== GIVEN DATA

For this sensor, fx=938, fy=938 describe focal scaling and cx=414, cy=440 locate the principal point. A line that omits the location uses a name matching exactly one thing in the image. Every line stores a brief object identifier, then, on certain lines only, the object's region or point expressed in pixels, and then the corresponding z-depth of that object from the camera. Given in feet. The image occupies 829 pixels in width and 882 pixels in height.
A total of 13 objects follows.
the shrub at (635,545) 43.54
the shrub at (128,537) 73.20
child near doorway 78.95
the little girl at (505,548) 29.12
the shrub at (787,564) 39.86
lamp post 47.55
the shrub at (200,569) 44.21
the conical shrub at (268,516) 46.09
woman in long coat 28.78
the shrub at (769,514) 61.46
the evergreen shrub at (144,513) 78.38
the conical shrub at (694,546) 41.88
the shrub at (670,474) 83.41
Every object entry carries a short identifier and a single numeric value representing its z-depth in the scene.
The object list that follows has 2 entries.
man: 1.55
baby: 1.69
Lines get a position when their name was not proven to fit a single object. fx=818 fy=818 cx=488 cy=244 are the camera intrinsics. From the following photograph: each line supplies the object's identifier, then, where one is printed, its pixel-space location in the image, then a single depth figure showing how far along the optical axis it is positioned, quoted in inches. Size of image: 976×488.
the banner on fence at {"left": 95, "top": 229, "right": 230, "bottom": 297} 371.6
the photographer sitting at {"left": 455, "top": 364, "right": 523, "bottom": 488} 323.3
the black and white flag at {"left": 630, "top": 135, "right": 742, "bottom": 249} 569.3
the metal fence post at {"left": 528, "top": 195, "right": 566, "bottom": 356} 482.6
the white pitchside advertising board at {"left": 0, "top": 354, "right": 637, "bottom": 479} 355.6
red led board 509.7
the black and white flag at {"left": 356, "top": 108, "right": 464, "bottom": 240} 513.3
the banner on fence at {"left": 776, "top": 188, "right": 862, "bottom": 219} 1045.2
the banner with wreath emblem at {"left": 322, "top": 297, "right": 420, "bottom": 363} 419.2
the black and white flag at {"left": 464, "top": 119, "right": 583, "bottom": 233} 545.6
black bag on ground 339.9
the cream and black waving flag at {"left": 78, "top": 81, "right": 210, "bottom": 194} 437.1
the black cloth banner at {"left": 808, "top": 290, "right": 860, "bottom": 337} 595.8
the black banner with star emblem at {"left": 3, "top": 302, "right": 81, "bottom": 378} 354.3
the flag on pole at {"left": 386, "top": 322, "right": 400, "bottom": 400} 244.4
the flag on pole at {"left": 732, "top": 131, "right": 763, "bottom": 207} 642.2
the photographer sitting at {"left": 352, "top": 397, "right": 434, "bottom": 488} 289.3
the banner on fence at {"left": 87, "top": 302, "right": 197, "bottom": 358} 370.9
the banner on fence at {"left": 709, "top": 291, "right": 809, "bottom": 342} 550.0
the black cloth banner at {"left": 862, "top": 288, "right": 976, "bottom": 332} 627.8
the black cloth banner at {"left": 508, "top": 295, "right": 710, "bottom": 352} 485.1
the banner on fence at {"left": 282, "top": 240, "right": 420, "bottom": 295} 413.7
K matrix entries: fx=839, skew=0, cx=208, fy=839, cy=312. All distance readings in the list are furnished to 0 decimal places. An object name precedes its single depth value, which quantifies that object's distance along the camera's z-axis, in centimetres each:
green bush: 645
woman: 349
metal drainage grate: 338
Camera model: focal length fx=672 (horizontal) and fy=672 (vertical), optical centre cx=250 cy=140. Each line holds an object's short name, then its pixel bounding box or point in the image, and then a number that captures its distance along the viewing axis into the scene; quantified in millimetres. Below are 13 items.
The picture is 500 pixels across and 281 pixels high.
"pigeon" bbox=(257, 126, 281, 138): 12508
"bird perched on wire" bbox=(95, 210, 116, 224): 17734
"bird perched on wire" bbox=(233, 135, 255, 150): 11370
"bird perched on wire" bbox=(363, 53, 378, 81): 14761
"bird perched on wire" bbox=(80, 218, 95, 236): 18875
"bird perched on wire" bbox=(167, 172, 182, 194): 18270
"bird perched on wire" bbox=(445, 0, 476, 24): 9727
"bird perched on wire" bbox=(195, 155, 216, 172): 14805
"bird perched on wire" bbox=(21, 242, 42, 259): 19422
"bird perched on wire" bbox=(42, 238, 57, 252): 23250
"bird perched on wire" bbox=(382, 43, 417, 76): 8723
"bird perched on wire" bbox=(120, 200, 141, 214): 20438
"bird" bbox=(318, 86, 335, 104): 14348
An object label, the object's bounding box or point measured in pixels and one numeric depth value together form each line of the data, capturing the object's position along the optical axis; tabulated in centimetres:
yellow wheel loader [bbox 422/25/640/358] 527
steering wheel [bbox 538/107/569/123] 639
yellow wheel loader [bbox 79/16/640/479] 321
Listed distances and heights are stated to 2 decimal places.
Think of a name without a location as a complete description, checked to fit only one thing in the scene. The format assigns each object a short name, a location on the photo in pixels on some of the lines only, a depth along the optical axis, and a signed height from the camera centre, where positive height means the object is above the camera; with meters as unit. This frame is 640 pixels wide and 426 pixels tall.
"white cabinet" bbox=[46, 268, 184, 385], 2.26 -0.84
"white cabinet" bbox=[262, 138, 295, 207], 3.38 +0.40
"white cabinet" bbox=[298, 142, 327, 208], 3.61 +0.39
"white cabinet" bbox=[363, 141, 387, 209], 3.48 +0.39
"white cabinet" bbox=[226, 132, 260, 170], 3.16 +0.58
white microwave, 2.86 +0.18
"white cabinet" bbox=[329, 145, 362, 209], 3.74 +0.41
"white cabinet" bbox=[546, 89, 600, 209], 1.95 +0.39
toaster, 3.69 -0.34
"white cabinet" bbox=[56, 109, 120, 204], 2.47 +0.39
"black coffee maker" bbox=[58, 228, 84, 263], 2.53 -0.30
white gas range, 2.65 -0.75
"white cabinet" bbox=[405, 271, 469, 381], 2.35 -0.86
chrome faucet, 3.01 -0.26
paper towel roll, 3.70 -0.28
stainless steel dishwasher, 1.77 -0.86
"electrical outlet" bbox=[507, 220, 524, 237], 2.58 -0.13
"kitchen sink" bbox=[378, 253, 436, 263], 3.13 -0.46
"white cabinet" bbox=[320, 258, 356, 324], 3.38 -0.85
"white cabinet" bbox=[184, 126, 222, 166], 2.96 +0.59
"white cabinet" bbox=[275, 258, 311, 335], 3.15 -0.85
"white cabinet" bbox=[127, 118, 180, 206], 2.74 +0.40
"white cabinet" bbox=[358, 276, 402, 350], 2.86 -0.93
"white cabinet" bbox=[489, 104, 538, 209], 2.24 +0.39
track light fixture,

====

Lines containing the string "cloth" are the ones to copy from the entries above.

the black cloth banner at {"left": 808, "top": 290, "right": 860, "bottom": 337} 595.8
the black cloth banner at {"left": 862, "top": 288, "right": 976, "bottom": 332} 627.8
the black cloth banner at {"left": 508, "top": 295, "right": 710, "bottom": 352} 485.1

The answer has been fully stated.